While Facebook and Google duke it out, Verizon is stealthily buying the rest of internet.
Have you noticed a not-so-subtle overall lowering of the internet’s IQ over the last few years? An apparent abandonment of polite discourse, freedom of expression, and fact-seeking, in favor of paranoid and irrational rants, rampant disinformation, and the sharing of viral content that appeals to the basest human interests and taking delight in the misery of others? I began joking about this around the time the AARP crowd began to dominate Facebook, referring to it as the “Eternal September of the Internet”.
If you’re not familiar with the term Eternal September, it refers to a period beginning in September 1993, the month that AOL began offering Usenet access to its users, overwhelming the existing culture of online forums. Prior to this point, Usenet was largely restricted to colleges and universities. Every September, swarms of incoming freshmen would acquire access to Usenet for the first time, and would take a while learning accepted standards of conduct and “netiquette”. After a month or so, these freshman would either learn to comply with the networks’ social norms, tire of using the service, or be banned from discussions for misbehaving. Whereas the regular September freshman influx would quickly settle down, the influx of new users from AOL never ended, and Usenet’s existing culture never fully recovered, thus the name “Eternal September”.
In this multipart series, we’re going to look at this dumbing down of the internet, its basic causes, and what might be happening to fix it. For now, we’re just going to provide some quick background, and bring into focus a few things that most people aren’t aware of as they use the internet.

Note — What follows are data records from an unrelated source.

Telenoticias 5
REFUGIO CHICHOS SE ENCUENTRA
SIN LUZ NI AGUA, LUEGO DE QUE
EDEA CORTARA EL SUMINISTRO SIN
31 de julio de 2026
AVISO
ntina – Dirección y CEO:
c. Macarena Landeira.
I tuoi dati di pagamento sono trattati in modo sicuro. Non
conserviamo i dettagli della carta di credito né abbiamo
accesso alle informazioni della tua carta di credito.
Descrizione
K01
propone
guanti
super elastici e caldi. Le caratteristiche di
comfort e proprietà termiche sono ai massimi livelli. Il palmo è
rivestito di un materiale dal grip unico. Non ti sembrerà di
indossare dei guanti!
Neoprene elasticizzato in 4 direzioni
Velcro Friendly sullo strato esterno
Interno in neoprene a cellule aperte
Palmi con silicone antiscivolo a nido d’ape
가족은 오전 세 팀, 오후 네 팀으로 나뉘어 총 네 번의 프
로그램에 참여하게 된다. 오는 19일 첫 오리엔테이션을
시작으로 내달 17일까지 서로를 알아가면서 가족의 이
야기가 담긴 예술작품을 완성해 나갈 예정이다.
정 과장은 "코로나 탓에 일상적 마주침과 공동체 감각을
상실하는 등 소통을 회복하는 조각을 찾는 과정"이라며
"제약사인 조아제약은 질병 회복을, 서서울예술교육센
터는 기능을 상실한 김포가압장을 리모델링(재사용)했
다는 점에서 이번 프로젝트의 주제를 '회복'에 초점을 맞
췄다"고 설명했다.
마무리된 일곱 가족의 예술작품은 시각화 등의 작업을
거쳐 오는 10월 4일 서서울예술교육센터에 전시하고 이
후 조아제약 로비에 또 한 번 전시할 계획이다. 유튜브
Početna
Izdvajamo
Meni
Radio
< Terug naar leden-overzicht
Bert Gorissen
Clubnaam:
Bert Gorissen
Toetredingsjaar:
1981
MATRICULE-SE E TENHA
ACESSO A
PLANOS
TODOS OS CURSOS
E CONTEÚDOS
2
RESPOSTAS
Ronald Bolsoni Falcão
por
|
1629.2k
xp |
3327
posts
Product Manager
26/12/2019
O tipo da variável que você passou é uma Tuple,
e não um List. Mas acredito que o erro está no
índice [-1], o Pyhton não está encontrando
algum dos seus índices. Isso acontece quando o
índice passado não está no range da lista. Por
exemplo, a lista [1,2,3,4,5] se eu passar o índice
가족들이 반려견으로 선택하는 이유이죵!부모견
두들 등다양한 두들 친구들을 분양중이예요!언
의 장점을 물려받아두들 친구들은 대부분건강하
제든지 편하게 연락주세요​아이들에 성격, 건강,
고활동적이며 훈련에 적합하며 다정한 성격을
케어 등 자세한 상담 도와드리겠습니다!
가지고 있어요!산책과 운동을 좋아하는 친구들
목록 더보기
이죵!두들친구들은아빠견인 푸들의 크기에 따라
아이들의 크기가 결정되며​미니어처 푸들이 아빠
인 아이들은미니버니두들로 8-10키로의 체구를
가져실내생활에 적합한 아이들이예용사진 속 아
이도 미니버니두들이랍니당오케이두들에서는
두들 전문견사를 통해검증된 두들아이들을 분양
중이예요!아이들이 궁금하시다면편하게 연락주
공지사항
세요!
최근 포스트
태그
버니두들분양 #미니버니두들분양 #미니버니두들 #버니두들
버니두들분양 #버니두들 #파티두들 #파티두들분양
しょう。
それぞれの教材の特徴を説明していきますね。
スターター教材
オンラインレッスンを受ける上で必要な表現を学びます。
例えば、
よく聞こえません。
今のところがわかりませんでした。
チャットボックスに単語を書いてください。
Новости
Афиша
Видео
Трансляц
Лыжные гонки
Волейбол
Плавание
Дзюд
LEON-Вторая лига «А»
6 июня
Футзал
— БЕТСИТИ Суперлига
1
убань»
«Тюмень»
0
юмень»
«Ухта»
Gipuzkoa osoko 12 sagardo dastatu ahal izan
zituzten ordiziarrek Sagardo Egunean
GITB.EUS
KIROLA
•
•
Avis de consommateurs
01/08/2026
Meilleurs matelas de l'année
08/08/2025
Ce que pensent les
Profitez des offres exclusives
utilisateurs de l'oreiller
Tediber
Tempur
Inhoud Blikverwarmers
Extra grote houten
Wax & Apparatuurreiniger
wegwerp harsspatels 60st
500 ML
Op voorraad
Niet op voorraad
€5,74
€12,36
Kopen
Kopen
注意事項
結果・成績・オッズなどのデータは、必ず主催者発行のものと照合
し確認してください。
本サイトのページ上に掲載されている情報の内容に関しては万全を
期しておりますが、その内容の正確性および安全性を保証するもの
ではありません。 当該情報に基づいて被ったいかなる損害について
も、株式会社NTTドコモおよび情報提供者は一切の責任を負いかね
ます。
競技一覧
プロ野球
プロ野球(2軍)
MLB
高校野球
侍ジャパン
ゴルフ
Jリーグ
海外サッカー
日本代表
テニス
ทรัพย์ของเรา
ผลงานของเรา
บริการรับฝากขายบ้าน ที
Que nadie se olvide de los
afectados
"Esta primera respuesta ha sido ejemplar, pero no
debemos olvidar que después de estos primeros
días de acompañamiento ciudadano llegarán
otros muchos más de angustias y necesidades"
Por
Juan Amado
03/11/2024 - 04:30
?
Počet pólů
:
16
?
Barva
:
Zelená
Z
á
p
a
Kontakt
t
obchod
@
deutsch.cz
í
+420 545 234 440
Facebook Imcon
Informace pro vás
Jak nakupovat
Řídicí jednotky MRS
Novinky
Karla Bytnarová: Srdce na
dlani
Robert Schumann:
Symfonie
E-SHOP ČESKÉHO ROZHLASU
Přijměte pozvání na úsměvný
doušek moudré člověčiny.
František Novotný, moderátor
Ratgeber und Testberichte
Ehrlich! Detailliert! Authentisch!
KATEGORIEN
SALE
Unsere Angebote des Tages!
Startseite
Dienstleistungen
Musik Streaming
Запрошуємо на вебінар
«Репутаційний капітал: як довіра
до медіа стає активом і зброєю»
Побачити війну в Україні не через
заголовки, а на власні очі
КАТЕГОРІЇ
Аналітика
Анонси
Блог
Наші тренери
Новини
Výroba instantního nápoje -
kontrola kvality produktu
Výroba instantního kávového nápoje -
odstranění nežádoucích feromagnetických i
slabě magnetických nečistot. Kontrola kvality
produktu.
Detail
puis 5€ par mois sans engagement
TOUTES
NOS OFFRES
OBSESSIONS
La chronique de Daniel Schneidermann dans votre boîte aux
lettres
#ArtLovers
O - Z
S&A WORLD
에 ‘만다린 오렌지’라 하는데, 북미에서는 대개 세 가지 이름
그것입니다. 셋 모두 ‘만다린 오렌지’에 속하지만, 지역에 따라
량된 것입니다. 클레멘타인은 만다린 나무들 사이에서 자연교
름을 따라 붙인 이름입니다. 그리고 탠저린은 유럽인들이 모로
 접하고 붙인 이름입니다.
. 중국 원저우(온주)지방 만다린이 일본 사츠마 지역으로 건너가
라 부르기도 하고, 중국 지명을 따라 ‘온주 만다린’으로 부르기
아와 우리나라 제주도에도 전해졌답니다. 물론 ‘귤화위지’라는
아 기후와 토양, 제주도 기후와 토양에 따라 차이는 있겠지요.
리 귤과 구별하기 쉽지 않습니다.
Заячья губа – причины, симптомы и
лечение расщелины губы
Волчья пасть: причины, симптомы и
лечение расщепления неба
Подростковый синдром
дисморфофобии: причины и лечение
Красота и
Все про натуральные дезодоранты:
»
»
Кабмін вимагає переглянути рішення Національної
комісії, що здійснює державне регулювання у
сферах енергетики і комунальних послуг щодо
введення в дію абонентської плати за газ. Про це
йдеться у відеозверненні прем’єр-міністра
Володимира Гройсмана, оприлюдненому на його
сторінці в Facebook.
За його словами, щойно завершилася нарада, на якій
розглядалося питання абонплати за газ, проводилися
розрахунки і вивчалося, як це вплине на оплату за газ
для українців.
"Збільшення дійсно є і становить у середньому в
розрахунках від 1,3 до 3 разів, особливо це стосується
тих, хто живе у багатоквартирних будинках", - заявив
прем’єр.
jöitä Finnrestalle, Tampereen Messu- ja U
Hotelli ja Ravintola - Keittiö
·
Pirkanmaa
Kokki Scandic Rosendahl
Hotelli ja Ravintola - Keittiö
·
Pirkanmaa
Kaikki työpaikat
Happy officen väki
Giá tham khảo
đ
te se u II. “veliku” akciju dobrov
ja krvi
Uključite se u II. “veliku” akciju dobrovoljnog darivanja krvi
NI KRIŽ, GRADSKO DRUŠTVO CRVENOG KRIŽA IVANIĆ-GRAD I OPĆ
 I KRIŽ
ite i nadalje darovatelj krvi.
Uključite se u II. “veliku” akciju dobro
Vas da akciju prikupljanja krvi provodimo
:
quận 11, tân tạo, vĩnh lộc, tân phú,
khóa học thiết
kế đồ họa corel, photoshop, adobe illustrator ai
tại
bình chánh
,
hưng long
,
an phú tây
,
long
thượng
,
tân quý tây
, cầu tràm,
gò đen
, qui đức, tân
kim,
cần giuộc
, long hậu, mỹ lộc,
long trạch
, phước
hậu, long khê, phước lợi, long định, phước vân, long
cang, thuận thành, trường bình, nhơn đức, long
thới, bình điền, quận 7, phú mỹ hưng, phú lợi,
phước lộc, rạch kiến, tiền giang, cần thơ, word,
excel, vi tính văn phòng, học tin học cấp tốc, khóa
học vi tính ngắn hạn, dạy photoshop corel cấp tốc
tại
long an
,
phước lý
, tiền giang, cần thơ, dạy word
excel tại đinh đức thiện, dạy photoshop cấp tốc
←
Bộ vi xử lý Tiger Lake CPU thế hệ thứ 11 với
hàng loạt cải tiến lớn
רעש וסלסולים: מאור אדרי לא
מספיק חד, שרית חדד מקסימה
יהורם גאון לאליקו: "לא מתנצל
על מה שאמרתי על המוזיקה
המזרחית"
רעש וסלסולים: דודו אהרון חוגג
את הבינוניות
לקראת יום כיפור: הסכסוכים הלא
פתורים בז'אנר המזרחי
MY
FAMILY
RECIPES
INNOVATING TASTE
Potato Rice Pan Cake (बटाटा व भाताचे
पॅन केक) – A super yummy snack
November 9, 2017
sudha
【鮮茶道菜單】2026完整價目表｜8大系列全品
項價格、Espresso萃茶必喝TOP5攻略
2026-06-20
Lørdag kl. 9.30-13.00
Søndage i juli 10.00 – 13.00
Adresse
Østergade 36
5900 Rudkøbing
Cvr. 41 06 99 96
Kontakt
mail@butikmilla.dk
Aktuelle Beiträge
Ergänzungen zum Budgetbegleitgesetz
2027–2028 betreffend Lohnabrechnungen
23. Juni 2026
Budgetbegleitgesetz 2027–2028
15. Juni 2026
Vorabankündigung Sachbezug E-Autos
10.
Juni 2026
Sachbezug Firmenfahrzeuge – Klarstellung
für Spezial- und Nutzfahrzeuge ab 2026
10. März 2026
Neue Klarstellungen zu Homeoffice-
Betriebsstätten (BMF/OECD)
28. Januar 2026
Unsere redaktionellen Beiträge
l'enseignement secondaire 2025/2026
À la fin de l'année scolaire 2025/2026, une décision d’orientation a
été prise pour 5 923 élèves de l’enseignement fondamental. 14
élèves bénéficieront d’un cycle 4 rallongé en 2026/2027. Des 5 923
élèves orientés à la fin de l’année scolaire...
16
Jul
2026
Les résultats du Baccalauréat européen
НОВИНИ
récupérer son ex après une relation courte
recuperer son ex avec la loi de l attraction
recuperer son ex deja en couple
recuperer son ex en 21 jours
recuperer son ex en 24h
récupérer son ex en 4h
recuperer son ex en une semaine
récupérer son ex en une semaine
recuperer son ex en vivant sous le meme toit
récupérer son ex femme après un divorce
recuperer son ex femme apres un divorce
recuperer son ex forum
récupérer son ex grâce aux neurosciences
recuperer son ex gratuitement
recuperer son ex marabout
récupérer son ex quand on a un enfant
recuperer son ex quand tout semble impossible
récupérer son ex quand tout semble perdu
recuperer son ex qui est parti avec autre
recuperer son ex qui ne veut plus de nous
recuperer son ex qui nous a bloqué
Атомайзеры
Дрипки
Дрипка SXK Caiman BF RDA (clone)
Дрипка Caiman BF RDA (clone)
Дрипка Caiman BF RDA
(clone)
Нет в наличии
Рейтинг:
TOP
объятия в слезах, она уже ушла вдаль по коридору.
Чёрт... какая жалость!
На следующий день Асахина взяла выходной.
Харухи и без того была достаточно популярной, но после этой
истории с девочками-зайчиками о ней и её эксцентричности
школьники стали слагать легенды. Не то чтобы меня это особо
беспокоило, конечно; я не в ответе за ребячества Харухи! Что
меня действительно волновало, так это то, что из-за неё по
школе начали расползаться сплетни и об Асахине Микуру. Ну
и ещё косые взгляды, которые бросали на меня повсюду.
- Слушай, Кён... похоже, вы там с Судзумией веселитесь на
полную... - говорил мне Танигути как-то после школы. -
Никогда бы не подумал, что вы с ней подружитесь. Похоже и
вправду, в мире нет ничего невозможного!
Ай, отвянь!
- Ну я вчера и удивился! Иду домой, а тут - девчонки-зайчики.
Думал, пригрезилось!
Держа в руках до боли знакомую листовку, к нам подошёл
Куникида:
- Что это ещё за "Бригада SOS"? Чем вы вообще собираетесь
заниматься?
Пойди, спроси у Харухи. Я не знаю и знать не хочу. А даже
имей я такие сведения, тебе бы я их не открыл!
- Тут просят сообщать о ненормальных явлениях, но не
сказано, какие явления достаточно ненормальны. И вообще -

Platforms, Portals, Providers
Until around 2005, there were still a variety of ways a person would access various internet services like search, email, and various forms of that era’s social networks. There were multiple viable search engines, Facebook had not gone public yet, and mobile devices were fairly common, but the web was not yet tailored to their specific needs, and “apps” were not nearly as pervasive as they are today. You were much less likely to provide an internet service or website your phone number, credit card info, and various other forms of personal information. This of course has changed.
Platforms & Providers
There are four common platforms you probably use, and three of them dominate across mobile and desktop devices. To actually access the internet, there are four major wireless providers, two of which (Verizon and AT&T) also dominate hard-wire broadband. Comcast is not yet in the mobile device game, but may join the fray, and are in any case partnered with Verizon to provide Xfinity.
Portals
Once you’re on the internet, you almost certainly start in one of two places (Google or Facebook), and spend most of your time with these services in one way or another. The graphic below shows typical users’ monthly usage. When you’re not on Facebook, there’s a good chance you’re searching (Google) watching videos on YouTube (Google), or checking your Gmail (Google). Or perhaps you’re a Bing, Yahoo, or AOL user. If you’re one of the latter two, you’re using Verizon. They acquired AOL in 2015, and Yahoo in 2016. If you’re an Android user, it may not often occur to you that you’re in Google’s environment before you even get on the web.
So What’s The Problem?
You may already be getting the picture, but if not, that’s what we’ll cover next time. The problem is that the internet and the “web” (they’re not the same thing) were conceived with an open architecture, and an intrinsic lack of control and ownership. In just the last several years, control of both access to the internet and the content you’ll view has condensed into the hands of just four primary companies. This leads to lack of competition, censorship and media manipulation, and a terrible consumer experience, to name just a few problems.